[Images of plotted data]

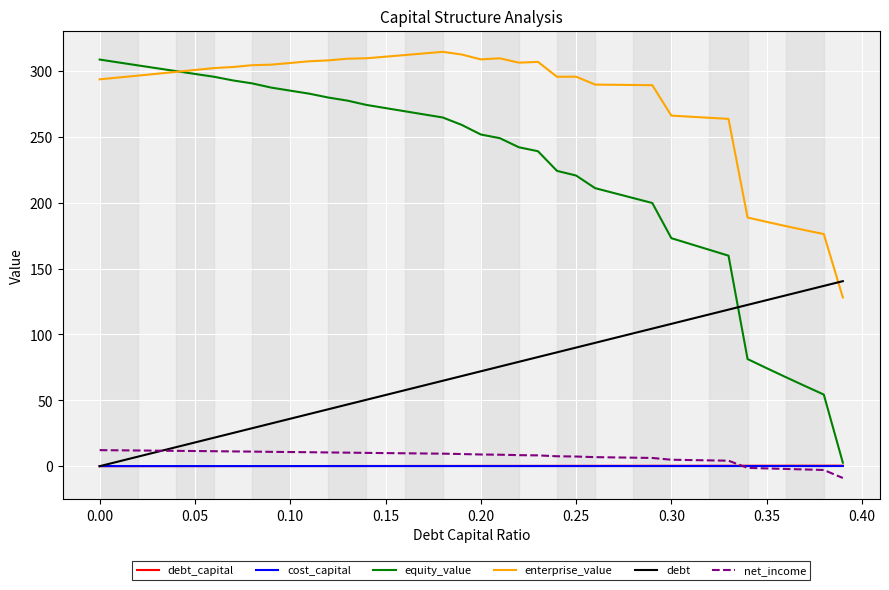

Which series has the largest total across all categories?

enterprise_value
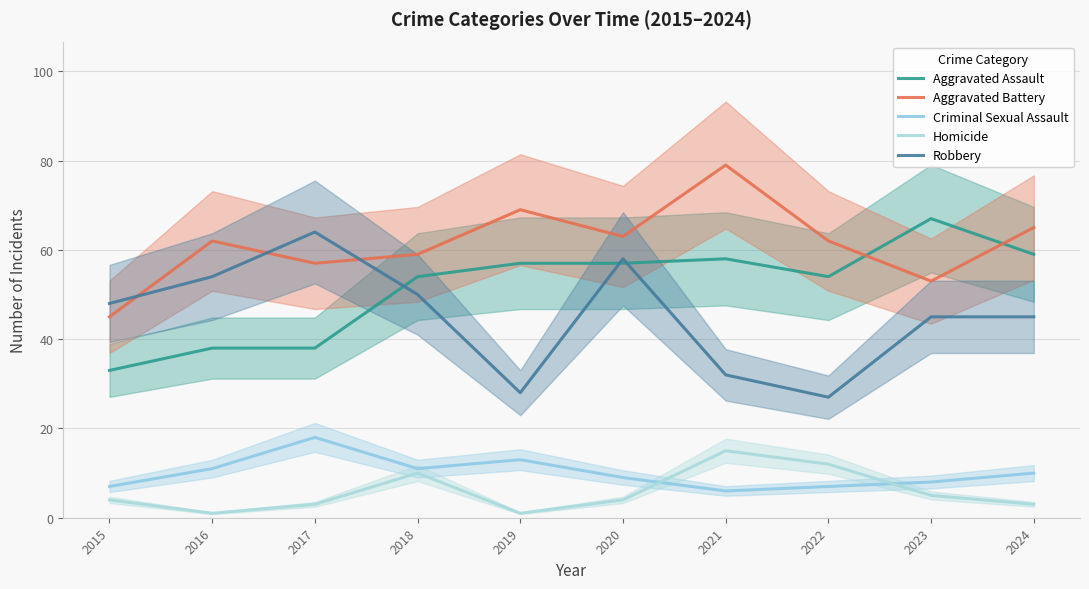

How many data points in Homicide are less than 4?

4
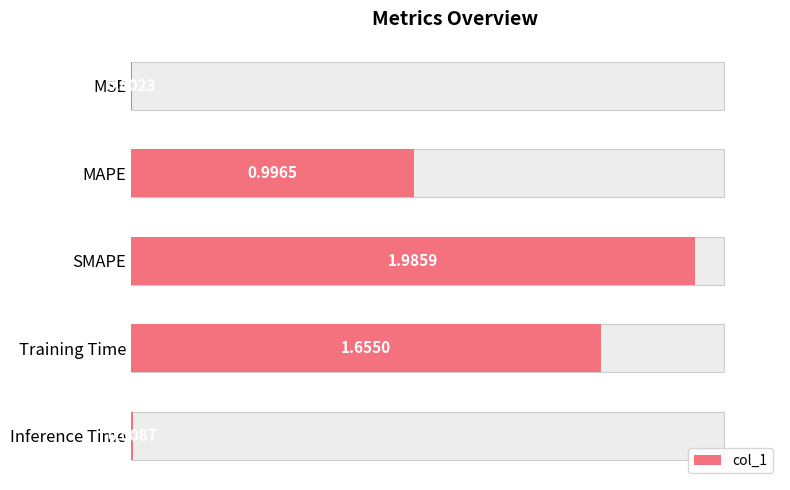

What is the value of the 4th bar from the left?

1.7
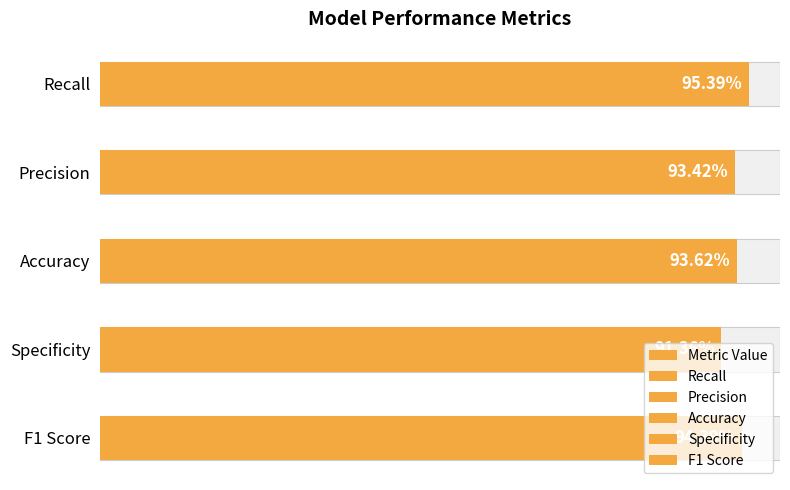

Does the chart contain stacked bars?

No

* **Brief**:
Output the lines from the one containing "How many data" through the end of the records, exactly as they appear above, leaving out the pictures.

* **Output**:
How many data points in Homicide are less than 4?

4

What is the value of the 4th bar from the left?

1.7

Does the chart contain stacked bars?

No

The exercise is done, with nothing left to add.